Selected excerpt —
+-------+
Reintroduction

Everyting needs an intro!

I guess it has been some years since I have had a website up. It's difficult when you want to share but the thought of communicating your message imperfectly scares you so much that you never say anything at all. I think that is why the site has been down for so long. I just recently got out of the hospital and, while I have been home for a week, it is difficult to adjust.

Make no mistake, however; this website is for me. It is designed by me for me to be managed by the tools I enjoy using. I am pushing passed the need to perfect this before getting it out there. I am doing a lot to learn about and better myself, actually. I'm in an out-patient program right now which will last another month or so. I'm trying to get back into writing as it's a pretty healthy outlet.

The thing that I don't like about writing, however, is that my thoughts become easy to access. I can spill them out on the page and there is an embarrassing sense of permanence when I do. I do not like to share and often, as many people do, when I return to an idea, I am critical of myself.

I have tried journaling before. Like any piece of important information, I treat the book itself with an almost religious respect. I have heard it said before not to "fall in love with your own ideas." I greatly suffer from this problem, I believe.
+-------+
Parts of the exercise —
a - In the reintroduction post, how much longer will the out-patient program last?
b - Carry on with the reintroduction post, starting right after its last sentence.
You won't need the listing for this.

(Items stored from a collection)
+-------+
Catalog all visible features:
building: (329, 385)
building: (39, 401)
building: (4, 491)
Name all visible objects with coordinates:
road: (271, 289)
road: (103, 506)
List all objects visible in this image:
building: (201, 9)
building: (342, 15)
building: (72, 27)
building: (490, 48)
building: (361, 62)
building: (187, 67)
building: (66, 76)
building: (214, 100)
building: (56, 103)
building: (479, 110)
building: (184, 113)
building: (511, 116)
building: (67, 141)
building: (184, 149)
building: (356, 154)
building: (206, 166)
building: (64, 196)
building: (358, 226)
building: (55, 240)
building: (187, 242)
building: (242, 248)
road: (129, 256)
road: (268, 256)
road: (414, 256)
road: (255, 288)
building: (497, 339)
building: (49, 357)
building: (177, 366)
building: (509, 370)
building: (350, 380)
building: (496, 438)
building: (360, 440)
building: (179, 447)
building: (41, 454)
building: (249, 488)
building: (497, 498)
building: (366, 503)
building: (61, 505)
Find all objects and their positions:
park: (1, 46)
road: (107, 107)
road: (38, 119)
+-------+
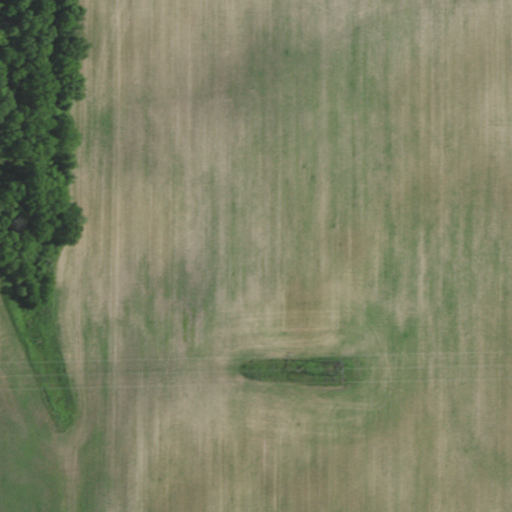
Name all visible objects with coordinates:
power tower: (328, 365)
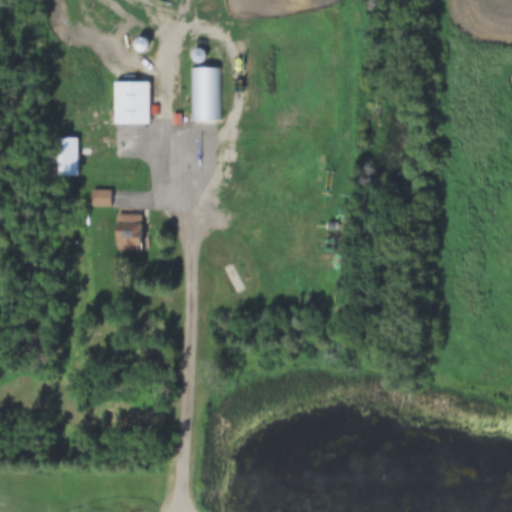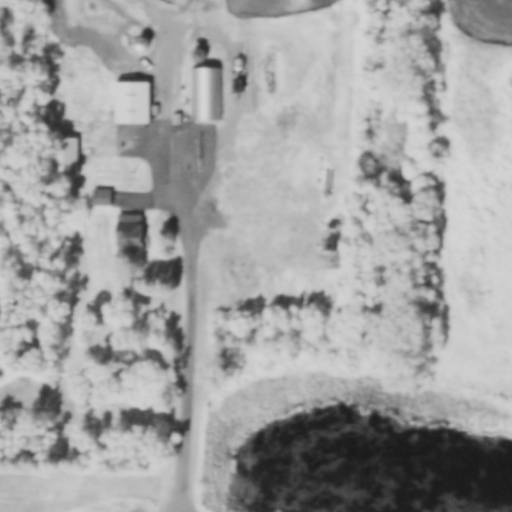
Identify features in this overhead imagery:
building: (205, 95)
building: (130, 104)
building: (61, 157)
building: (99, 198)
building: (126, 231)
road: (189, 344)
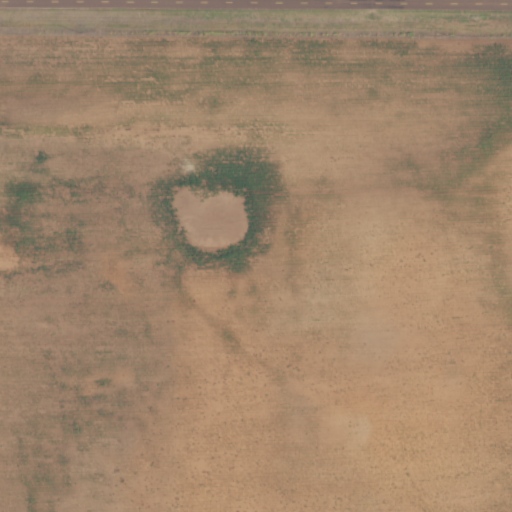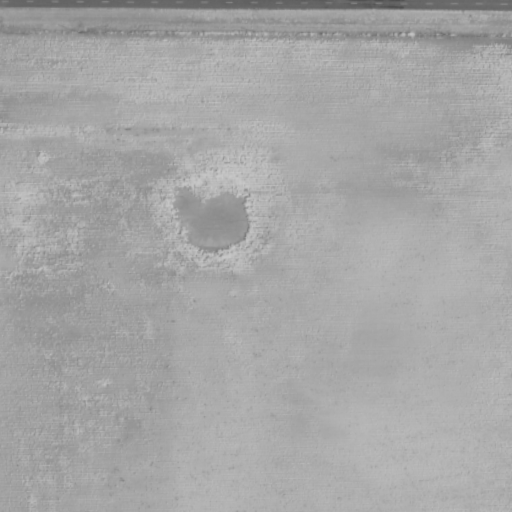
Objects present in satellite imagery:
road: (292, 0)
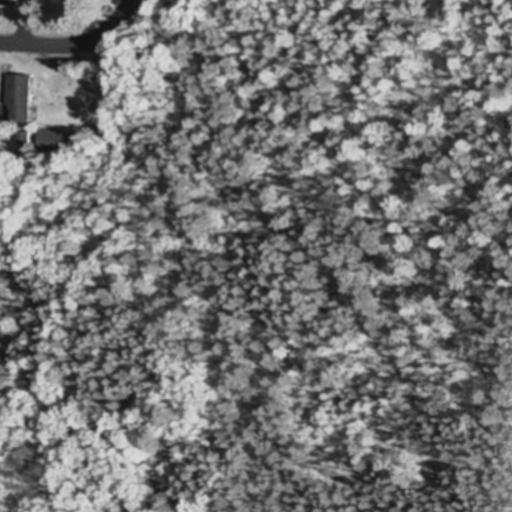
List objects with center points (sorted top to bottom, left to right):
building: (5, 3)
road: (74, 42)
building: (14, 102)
+-------+
Answers for this exercise —
a - Another month or so.

b -
Journaling is a great tool, don't get me wrong. I just find it more helpful to express my thoughts in other ways, through other mediums. I intend to use this site to express my creativity through my work. While the specific intent of writing this site now is to make public my confessions, I hope to use this space to share more openly the things that drive me, both with others and to myself. I'm certain I will be surprised with what I will learn.

Oh my Lord and my God, I am so sorry for what I have done to my loved ones. To the depth that I can understand wrongdoing, I am not exempt from it; my faults are not sickness alone. The gravity and the intimacy of the actions I have committed against those individuals are extreme, and I am deeply regretful. I tresspassed personal boundaries and rights and I am truly sorry. While I do not have a right to forgiveness, I hope for mercy and wisdom.

I am prepared to walk with my guilt but also to demonstrate the lessons learned from this ordeal. Knowing it is my duty to press onward, beyond my pain, and to learn to stand as an individual person, knowing the familial bonds that I broke in the process, I ask myself whether I have learned from this and am truly ready to move forward.

Although it came at great cost, yes I am.